**Tasks to perform**
• A. Could you reproduce the passage of the guide on suing over noise word for word, from "This section is" to "to follow through."?
• B. Can you write the next part of the guide on suing over noise, picking up right after its final sentence?

**Extracted text**
Legal information is not legal advice. We strongly recommend you consult an attorney for professional assurance that our information, and its interpretation, is appropriate to your particular situation.
This section is a work-in-progress and subject to revision.
When negotiations fail, it may become necessary to file a lawsuit. It should be considered a last resort: litigation is time consuming, stressful and expensive.
Every war is a war of economics. Filing a lawsuit requires a financial commitment that can cost several thousand dollars. If you and nearby neighbors are dealing with the same noise problem, the legal costs can be shared, but if they later decline to continue, you can inherit the legal costs. If you later win the case, they essentially benefit at your expense.
Your warchest will be pitted against a noisy neighbor or business that could have greater financial resources than you. Threatening a lawsuit can backfire if you do not have the financial means to follow through.
Hiring the right attorney is the most important step. You qualify the attorney by learning what past cases they handled, such as neighbor disputes, homeowners and land use rights. An unqualified attorney will cost you time and money as they essentially will be learning on the job in handling your case. Their mistakes will also cost you.
You can check references by requesting the contact information of past clients with similar cases. If the attorney is not willing to provide references, find another attorney.
An initial consultation may cost about $100 and if you hire the attorney, it will then require a retainer fee (money that is paid in advance each month for billable time) of at least $1,000.
The first course of action your attorney will take is a written letter (sent via registered courier) to the defendant advising them you have retained the services of an attorney and your intentions to file suit if they do not abate the noise.
Depending on the noise problem, the attorney can file a civil suit on the basis that the defendant is causing a public nuisance. The specifics of proving a case includes:
- Description of the noise problem
- Chronology of when the noise started, days and times the noise occurs
- Police reports
- Medical and psychological research describing the adverse effects of noise
- Noise measurement readings
- Existing community noise ordinances, zoning and variances
An acoustics professional can provide sound measurement reports and expert witness testimony to prove a noise problem in court. In a civil dispute, the burden of proof is on the plaintiff to prove that the noise caused by the defendant is creating a public nuisance or violates the noise ordinance.
The consultant surreptitiously measures the sound using a decibel meter and specialized recording equipment. A written report is later submitted to the court and additional expert testimony as required.
Because many jurisdictions have a subjective nuisance code, a professional measurement can demonstrate that the noise violates the sound level limits of the code.
Regardless of existing community standards for noise levels, proving a case is often more than measuring the volume, duration and intensity of sound coming into the property. It's proving how the noise is impacting the use and enjoyment of the property itself, such as being able to open a window, sit in the backyard, and to sleep at night.

**Data**
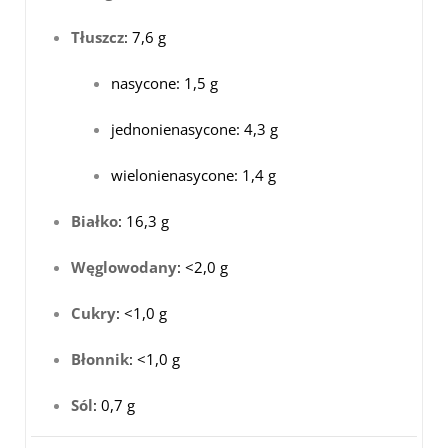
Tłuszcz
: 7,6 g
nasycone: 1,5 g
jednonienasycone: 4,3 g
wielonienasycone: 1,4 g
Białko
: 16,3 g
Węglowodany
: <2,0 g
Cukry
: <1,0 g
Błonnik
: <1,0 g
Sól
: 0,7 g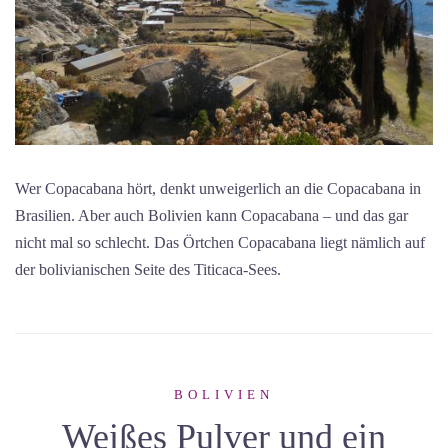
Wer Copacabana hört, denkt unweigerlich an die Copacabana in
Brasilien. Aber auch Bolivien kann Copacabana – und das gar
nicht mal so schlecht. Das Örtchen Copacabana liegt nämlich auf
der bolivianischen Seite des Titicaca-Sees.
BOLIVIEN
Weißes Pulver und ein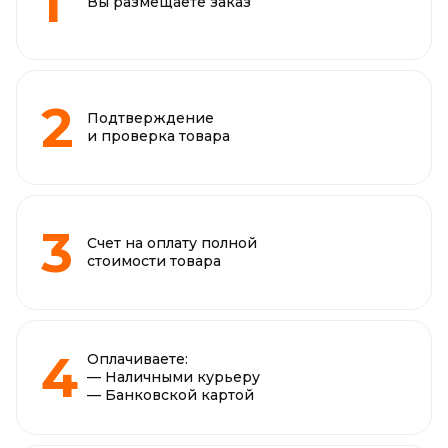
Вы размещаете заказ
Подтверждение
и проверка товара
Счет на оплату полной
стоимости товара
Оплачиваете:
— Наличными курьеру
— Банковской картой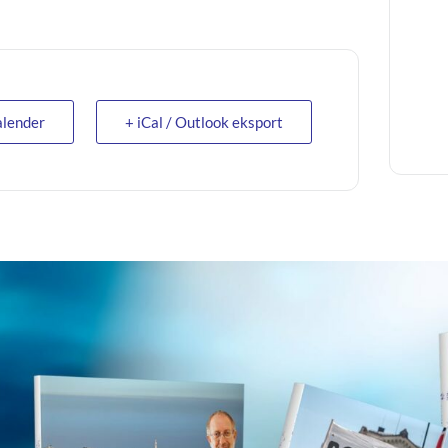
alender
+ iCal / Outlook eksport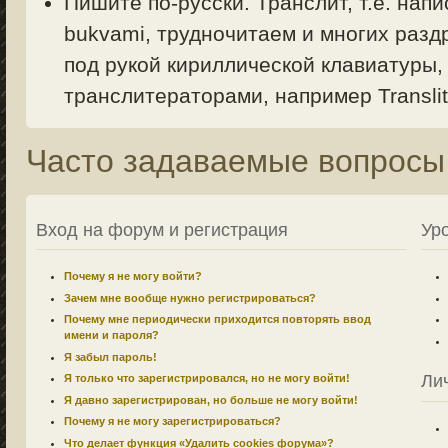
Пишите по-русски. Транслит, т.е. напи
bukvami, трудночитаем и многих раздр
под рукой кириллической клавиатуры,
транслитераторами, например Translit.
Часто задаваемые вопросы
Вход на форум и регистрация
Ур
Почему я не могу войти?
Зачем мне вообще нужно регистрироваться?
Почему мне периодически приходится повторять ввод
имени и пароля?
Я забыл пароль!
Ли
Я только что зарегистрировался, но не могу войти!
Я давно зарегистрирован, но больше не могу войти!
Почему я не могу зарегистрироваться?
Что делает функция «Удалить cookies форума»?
==
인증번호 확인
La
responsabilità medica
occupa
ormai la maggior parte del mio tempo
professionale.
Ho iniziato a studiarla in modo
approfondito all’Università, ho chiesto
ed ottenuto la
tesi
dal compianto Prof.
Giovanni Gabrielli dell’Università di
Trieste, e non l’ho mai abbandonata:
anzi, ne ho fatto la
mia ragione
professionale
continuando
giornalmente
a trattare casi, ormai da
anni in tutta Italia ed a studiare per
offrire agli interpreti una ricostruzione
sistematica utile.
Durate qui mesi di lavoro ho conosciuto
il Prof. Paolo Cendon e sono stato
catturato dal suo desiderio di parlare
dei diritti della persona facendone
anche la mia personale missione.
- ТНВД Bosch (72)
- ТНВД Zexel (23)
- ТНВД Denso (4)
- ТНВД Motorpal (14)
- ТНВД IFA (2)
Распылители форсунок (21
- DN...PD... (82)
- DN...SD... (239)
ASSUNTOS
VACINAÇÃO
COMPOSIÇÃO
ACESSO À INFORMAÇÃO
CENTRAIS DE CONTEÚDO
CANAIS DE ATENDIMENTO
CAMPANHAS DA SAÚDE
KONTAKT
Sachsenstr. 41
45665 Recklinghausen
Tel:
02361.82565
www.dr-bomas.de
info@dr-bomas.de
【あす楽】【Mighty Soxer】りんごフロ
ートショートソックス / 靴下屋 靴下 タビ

**Results for each task**
• A.
This section is a work-in-progress and subject to revision.
When negotiations fail, it may become necessary to file a lawsuit. It should be considered a last resort: litigation is time consuming, stressful and expensive.
Every war is a war of economics. Filing a lawsuit requires a financial commitment that can cost several thousand dollars. If you and nearby neighbors are dealing with the same noise problem, the legal costs can be shared, but if they later decline to continue, you can inherit the legal costs. If you later win the case, they essentially benefit at your expense.
Your warchest will be pitted against a noisy neighbor or business that could have greater financial resources than you. Threatening a lawsuit can backfire if you do not have the financial means to follow through.

• B.
A psychologist can provide expert research and testimony in describing the adverse effects on noise and help interpret noise measurements attributed to the specific case.
In proving a case, affidavits or depositions from other affected neighbors is obtained.
A Montana family was dealing with a neighbor that installed a motocross track. The noise levels and dust from the motorcycles were so great that the family had to abandon their home during race meets. The neighbor chose to ignore complaints about the track.
The family filed a lawsuit against the neighbor. In addition to hiring an attorney, the family also hired a consultant to create a report that included statements of individuals affected by the property, photographs of the offending property and noise measurements.
In district court, the judge found for the plaintiff. The conclusions of law were that the operation of the motocross track was determined to be a public nuisance. The defendant was prohibited from the operation of any type of motocross track in the vicinity and required to remove the track from the property. That included restoring the original contours of the property by removing the hills and jumps that were constructed as part of the track.
The best possible outcome is a settlement in which the defendant, after weighing the time and expense involved in having to go to court, may offer to negotiate the matter to solve the noise problem. This type of settlement can also be made through mediation.
If the case goes to court, a judge can determine if the noise problem is a public nuisance. A favorable ruling can force the defendant to abate the noise by court order. If the defendant does not follow the ruling within the prescribed time, they can be subject to financial penalties or charged with contempt of court.
It is important to discuss with your attorney additional strategies if the case is not successful. If you lose the case, not only does it give the defendant free reign to continue causing noise problems, but it may adversely affect the property value of your residence if you later decide to move.
In cases where neighbors have fought in court, the anger and resentment often continues long after the legal outcome.